Excerpt to read:
##############################
Pierce House

Built around 1900 by businessman and gentleman farmer, John H. Pierce (1830-1910), the Pierce House is located on 30 acres of woodlands and rolling meadows in Lincoln, Mass.

A fixture in Lincoln Center, the house and its grounds are used for meetings, functions and weddings — and for us, dog walks.

The house was designed to mimic the Vassell-Craigie-Longfellow House in Cambridge, Mass. It originally included a vegetable garden, orchard and a carriage house, which burned in 1950.

Pierce left his house to the town of Lincoln in his will.

“Upon the decease of my said daughter Elsie Pierce I give, devise and bequeath my farm and
house in said Lincoln to the INHABITANTS OF LINCOLN and in addition thereto an annual income
of Three Thousand (3000) dollars for the maintenance of the same, the same to be used for a Hospital and Park for the use and enjoyment of the Inhabitants of Lincoln forever,” read Pierce’s will, according to information provided by the Pierce House Director, Victoria Otis.
##############################
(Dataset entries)
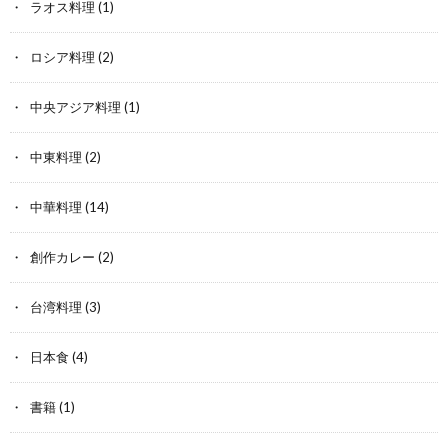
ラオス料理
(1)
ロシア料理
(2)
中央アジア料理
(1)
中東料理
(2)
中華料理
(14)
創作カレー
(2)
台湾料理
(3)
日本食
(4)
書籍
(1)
##############################
Tasks for this exercise:
**A)** In the piece about the Pierce House, which house was the Pierce House designed to copy?
**B)** Continue the piece about the Pierce House from its last sentence.

Exercise results:
**A)** The Vassell-Craigie-Longfellow House in Cambridge, Mass.

**B)**
Elsie died in 1926. In 1927, Lincoln residents agreed to accept the legacies of John and Elsie Pierce at a town meeting, as long as the wills were modified so as not to maintain the house as a hospital.

The town later gave John’s son, Robert, and his wife, Grace, life tenancy in the house. When Grace died in 1964, the town took it over. It has been used as a space for events ever since.

It was placed on the National Register of Historic Places, as part of the Lincoln Center Historic District, in 1985.